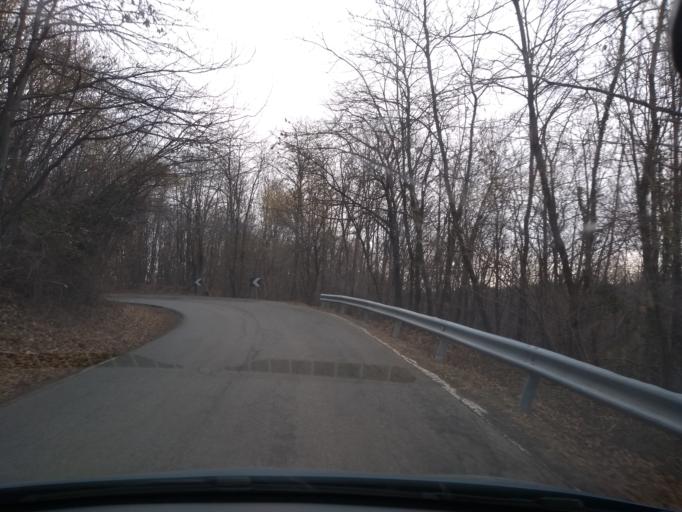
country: IT
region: Piedmont
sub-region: Provincia di Biella
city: Zubiena
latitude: 45.4866
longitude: 7.9813
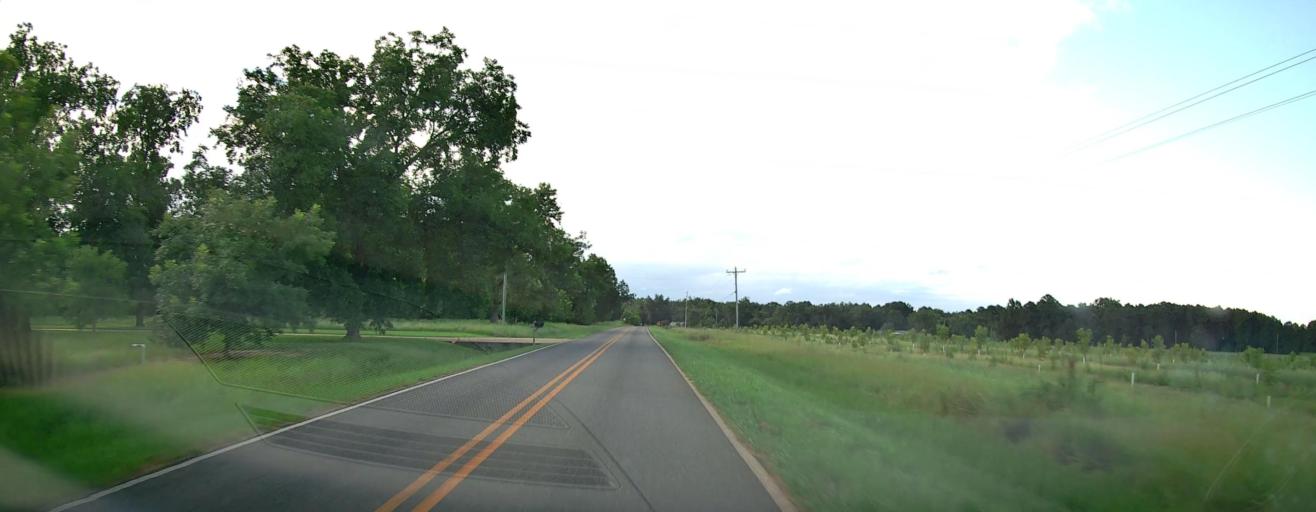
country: US
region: Georgia
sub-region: Pulaski County
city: Hawkinsville
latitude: 32.3192
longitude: -83.5523
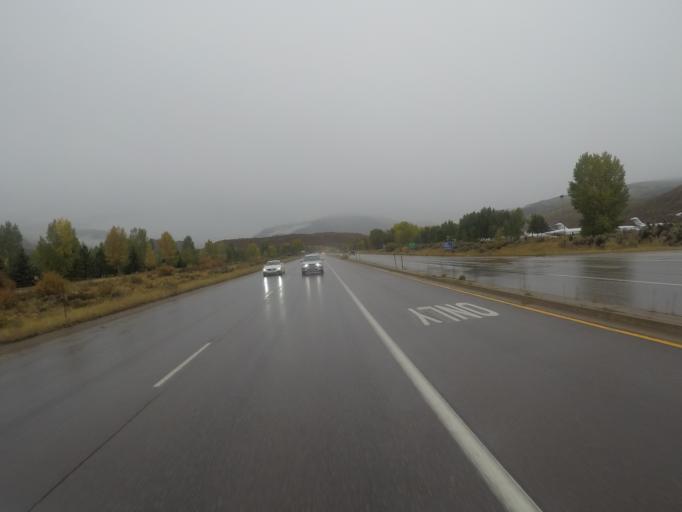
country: US
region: Colorado
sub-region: Pitkin County
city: Aspen
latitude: 39.2238
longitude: -106.8656
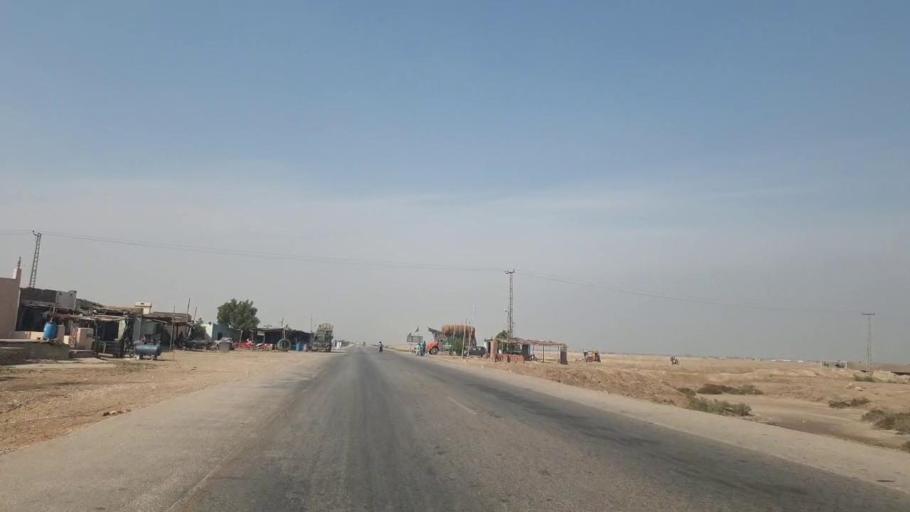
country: PK
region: Sindh
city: Sann
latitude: 25.9019
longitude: 68.2317
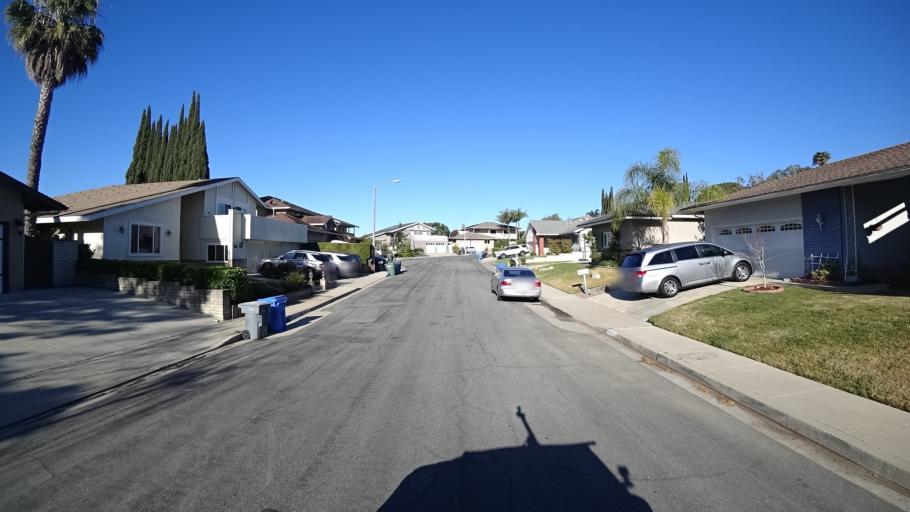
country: US
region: California
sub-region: Ventura County
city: Casa Conejo
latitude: 34.2147
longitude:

What the task asks —
Begin at the line that has "latitude: 39.2238" and continue through the last line of the items, giving those lines as a JSON list of strings with one string per line. Skip any blank lines and leave out the pictures.

Exercise solution —
[
  "latitude: 39.2238",
  "longitude: -106.8656",
  "country: PK",
  "region: Sindh",
  "city: Sann",
  "latitude: 25.9019",
  "longitude: 68.2317",
  "country: US",
  "region: California",
  "sub-region: Ventura County",
  "city: Casa Conejo",
  "latitude: 34.2147",
  "longitude:"
]